The final step in data integration involves creating the data that are used as input to the ML algorithms. This data is known as the analytics base table.
The most important step in creating the analytics base table is the selection of the attributes that will be included in the analysis. The selection is based on domain knowledge and on an analysis of the relationships between attributes. Consider, for example, a scenario where the analysis is focused on customers of a service. In this scenario, some of the frequently used domain concepts that will inform the design and selection of attributes include customer contract details, demographics, usage, changes in usage, special usage, life-cycle phase, network links, and so on. Furthermore, attributes that are found to have a high correlation with other attributes are likely to be redundant, and so one of the correlated attributes should be excluded. Removing redundant features can result in simpler models which are easier to understand, and also reduces the likelihood of an ML algorithm returning a model that is fitted to spurious patterns in the data. The set of attributes selected for inclusion define what is known as the analytics record.
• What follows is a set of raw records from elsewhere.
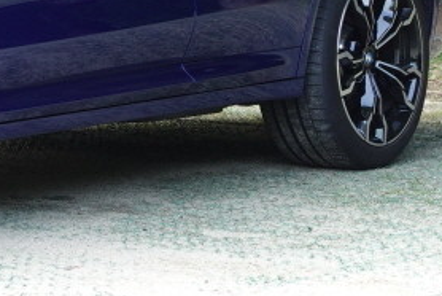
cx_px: -172
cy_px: -99
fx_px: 2397
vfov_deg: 7.0
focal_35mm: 195
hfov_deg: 10.3
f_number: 3.5
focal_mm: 19.95
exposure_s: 1/80
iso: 125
An analytics record typically includes both raw and derived attributes. Each instance in the analytics base table is represented by one analytics record, so the set of attributes included in the analytics record defines the representation of the instances the analysis will be carried out on.
After the analytics record has been designed, a set of records needs to extracted and aggregated to create a data set for analysis. When these records have been created and stored—for example, in a database—this data set is commonly referred to as the analytics base table. The analytics base table is the data set that is used as input to the ML algorithms. The next chapter introduces the field of ML and describes some of the most popular ML algorithms used in data science.